*To do*:
1. According to the profiling excerpt, why does a lock-free queue suit the consumer threads? Answer in one to three sentences.
2. Substitute "locks" for "mutexes" and reproduce everything in the profiling excerpt from "An effective way" down to "in this article).".

*Text under study*:
Performance profiling: comparison of pt-pmp and perf on real examples

Only part of the flame graph is displayed here, namely the methods of the consumer threads (the root method is Workers::ExecuteTask). It can be seen that consumers spend about 77% of the time processing the package, the remaining 23% waiting for the mutex to unlock, thereby blocking each other's work. It becomes clear that to optimize the work of consumers, it is necessary to reduce the time during which they are idle and direct these resources directly to working with messages.

Problem Solving

An effective way to speed up the work of threads in the given example is to change the concept of std::conditional_variable + std::list and completely remove the work with mutexes. An excellent option seems to be a lock-free queue — this is a data structure designed to store elements without using locking mechanisms. The lock-free queue uses atomic operations and other synchronization methods that allow multiple threads to simultaneously add and remove elements from the queue without blocking each other (more details about such queues can be found in this article).

*Data excerpts*:

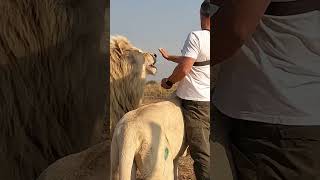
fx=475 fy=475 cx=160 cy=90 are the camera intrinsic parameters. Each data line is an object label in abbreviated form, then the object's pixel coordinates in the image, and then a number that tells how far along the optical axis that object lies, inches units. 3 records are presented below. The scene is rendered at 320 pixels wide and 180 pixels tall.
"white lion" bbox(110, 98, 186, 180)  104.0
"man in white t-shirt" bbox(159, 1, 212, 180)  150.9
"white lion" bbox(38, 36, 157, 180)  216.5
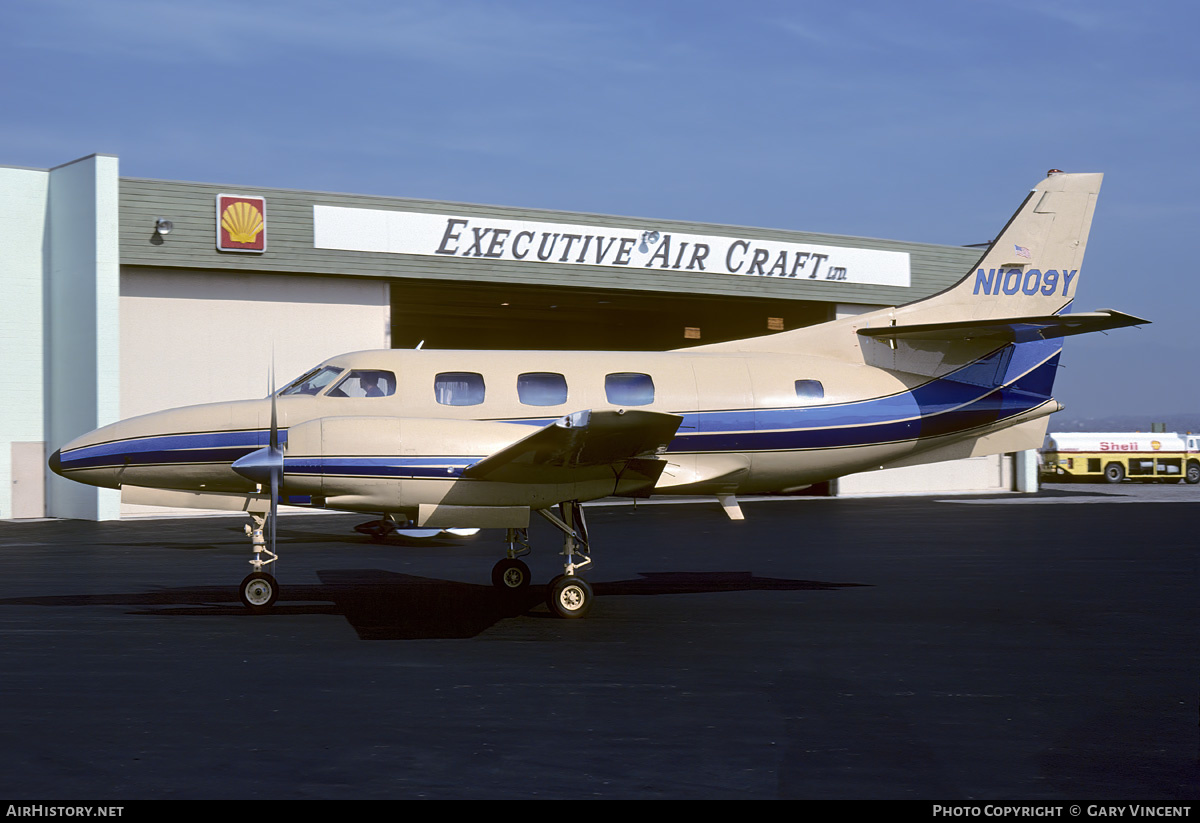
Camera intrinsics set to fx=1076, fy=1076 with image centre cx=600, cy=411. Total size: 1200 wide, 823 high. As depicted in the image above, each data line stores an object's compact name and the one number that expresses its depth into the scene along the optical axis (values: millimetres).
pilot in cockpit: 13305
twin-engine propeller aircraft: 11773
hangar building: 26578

==

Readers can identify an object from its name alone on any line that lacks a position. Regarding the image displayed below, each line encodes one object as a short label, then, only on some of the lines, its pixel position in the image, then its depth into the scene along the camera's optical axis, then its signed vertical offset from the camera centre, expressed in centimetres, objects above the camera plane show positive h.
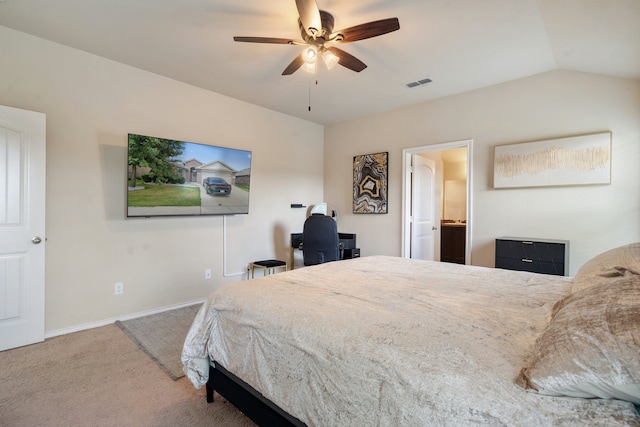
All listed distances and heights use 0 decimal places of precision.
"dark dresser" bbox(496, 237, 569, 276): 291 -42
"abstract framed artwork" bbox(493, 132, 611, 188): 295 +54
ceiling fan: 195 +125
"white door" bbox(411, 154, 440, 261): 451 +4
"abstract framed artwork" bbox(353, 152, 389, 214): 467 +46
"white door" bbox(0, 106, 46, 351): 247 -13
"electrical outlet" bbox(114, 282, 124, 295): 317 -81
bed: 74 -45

*Activity answers*:
1. A lock-free queue stores elements without locking mechanisms and relies on atomic operations and other synchronization methods. This lets multiple threads add and remove elements at the same time without blocking each other. The excerpt reports that consumers otherwise spend about 23% of their time waiting for the mutex to unlock.

2.
An effective way to speed up the work of threads in the given example is to change the concept of std::conditional_variable + std::list and completely remove the work with locks. An excellent option seems to be a lock-free queue — this is a data structure designed to store elements without using locking mechanisms. The lock-free queue uses atomic operations and other synchronization methods that allow multiple threads to simultaneously add and remove elements from the queue without blocking each other (more details about such queues can be found in this article).